Task instructions
Each line from the one containing "index pip: (263, 217)" to the end of the records below should be restated word for word; please leave out all other lines.

Items from a data source
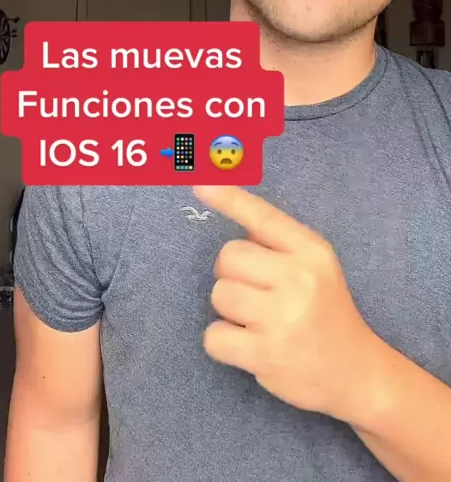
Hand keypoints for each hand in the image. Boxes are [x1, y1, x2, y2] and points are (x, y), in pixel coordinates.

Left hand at [193, 185, 378, 423]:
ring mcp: (282, 318)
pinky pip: (214, 336)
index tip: (201, 184)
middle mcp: (298, 280)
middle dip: (232, 274)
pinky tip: (249, 344)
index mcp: (311, 251)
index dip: (230, 200)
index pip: (263, 217)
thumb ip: (276, 242)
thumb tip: (230, 204)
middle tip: (256, 292)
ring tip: (256, 320)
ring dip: (228, 309)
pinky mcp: (265, 354)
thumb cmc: (326, 310)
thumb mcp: (315, 266)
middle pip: (228, 257)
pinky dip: (224, 341)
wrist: (356, 371)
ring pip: (219, 295)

Answer space
index pip: (263, 217)
thumb ip: (276, 242)
thumb tip: (230, 204)
middle tip: (256, 292)
ring tip: (256, 320)
ring dip: (228, 309)
pinky mcp: (265, 354)
thumb cmc: (326, 310)
thumb mcp: (315, 266)
middle pip: (228, 257)
pinky dip: (224, 341)
wrist: (356, 371)
ring pip: (219, 295)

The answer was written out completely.